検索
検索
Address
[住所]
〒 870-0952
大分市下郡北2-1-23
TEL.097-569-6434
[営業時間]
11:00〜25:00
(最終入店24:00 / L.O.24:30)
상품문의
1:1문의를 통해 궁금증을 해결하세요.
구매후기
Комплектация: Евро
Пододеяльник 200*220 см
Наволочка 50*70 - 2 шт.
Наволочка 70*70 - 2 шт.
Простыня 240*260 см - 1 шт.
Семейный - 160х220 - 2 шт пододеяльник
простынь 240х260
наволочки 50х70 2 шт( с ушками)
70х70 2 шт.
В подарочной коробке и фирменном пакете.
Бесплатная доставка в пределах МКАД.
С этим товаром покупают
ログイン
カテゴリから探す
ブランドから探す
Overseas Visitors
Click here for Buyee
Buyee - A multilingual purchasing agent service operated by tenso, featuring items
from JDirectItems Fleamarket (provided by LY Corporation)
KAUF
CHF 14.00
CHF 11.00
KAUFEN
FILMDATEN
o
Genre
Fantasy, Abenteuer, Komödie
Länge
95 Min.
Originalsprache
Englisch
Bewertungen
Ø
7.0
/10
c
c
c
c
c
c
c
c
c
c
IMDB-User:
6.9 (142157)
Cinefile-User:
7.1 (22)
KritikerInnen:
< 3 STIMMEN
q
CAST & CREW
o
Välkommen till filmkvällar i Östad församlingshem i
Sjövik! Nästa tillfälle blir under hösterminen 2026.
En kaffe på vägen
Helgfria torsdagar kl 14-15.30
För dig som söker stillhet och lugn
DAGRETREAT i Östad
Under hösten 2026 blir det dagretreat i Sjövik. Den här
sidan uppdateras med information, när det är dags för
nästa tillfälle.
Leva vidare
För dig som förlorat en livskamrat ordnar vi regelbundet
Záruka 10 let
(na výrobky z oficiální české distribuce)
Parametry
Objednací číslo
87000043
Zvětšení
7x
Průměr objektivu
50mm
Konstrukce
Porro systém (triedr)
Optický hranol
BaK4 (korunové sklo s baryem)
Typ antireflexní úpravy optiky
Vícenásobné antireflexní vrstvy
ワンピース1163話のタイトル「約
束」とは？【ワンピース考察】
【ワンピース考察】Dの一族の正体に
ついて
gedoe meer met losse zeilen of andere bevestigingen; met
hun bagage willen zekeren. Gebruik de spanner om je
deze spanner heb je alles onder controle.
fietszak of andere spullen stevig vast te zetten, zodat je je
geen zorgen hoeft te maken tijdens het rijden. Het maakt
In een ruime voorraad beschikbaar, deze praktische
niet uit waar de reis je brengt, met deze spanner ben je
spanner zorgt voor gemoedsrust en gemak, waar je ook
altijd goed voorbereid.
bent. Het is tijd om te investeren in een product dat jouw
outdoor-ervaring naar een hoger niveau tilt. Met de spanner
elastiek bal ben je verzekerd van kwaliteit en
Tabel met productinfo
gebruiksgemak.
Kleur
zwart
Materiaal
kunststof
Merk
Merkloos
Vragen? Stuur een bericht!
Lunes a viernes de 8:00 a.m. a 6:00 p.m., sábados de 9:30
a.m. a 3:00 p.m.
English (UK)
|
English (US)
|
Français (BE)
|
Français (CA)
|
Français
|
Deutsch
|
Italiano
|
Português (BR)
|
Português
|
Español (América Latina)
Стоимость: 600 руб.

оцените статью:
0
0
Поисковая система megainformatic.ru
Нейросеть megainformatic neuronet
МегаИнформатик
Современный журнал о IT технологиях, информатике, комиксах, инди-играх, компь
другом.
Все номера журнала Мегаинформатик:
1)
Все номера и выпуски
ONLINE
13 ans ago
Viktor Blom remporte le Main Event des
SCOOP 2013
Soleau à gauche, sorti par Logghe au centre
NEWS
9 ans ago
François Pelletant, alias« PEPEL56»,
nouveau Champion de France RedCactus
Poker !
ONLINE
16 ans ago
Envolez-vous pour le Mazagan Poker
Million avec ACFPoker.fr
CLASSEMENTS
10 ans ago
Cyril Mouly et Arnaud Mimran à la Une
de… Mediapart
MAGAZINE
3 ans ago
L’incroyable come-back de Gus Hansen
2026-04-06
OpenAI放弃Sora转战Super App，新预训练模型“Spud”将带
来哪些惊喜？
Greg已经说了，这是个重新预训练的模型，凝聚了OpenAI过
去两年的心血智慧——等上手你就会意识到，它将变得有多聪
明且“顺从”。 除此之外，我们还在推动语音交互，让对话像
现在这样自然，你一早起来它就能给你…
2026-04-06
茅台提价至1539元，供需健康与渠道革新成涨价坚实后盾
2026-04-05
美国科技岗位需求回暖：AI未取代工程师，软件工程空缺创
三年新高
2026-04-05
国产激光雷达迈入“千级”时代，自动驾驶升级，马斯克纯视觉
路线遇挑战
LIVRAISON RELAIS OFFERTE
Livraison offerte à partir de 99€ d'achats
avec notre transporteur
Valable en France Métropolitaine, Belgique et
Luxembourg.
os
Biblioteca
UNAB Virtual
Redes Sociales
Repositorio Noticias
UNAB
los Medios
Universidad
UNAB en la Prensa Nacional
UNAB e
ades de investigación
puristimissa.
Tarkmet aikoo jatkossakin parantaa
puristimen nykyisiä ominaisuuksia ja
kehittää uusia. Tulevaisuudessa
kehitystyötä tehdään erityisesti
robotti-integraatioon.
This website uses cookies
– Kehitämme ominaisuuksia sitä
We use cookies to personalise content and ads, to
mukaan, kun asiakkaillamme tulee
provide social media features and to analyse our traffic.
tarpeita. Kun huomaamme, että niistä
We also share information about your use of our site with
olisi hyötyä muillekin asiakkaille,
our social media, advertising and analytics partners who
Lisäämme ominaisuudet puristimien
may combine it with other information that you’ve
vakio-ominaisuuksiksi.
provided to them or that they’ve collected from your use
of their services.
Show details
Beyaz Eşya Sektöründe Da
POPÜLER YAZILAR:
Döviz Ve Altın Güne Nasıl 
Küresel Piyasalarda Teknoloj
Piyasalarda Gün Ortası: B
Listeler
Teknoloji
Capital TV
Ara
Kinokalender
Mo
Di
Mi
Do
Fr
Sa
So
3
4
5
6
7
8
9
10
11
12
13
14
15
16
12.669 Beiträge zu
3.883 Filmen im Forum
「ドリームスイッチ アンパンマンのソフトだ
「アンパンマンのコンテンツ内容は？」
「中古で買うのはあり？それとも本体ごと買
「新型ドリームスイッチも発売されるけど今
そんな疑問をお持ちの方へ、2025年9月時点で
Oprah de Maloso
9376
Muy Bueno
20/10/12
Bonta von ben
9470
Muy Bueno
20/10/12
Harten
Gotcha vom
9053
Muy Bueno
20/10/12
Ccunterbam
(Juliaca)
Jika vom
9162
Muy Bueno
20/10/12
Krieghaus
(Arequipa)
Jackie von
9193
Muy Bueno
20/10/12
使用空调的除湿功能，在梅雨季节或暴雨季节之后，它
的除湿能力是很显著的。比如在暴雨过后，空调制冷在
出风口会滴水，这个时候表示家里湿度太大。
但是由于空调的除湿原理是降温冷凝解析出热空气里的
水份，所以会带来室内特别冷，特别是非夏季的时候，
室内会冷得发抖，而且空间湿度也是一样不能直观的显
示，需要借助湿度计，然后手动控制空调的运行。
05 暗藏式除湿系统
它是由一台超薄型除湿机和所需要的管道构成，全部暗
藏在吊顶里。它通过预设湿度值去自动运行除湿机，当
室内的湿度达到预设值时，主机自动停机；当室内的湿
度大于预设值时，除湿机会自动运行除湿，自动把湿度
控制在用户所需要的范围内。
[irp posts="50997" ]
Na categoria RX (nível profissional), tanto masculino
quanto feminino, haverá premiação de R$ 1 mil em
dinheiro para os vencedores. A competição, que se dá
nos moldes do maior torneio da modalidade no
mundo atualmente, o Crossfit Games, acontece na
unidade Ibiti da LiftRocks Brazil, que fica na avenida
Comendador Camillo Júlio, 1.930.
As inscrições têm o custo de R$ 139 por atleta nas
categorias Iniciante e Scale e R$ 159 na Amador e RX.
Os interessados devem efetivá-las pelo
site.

::::::

Job:
Retype the lines exactly as they appear, beginning with the first line and ending with the line that contains "В подарочной коробке и фирменном пакете.".

Finished task:
検索
検索
Address
[住所]
〒 870-0952
大分市下郡北2-1-23
TEL.097-569-6434
[営業時間]
11:00〜25:00
(最終入店24:00 / L.O.24:30)
상품문의
1:1문의를 통해 궁금증을 해결하세요.
구매후기
Комплектация: Евро
Пододеяльник 200*220 см
Наволочка 50*70 - 2 шт.
Наволочка 70*70 - 2 шт.
Простыня 240*260 см - 1 шт.
Семейный - 160х220 - 2 шт пододеяльник
простынь 240х260
наволочки 50х70 2 шт( с ушками)
70х70 2 шт.
В подарочной коробке и фирменном пакете.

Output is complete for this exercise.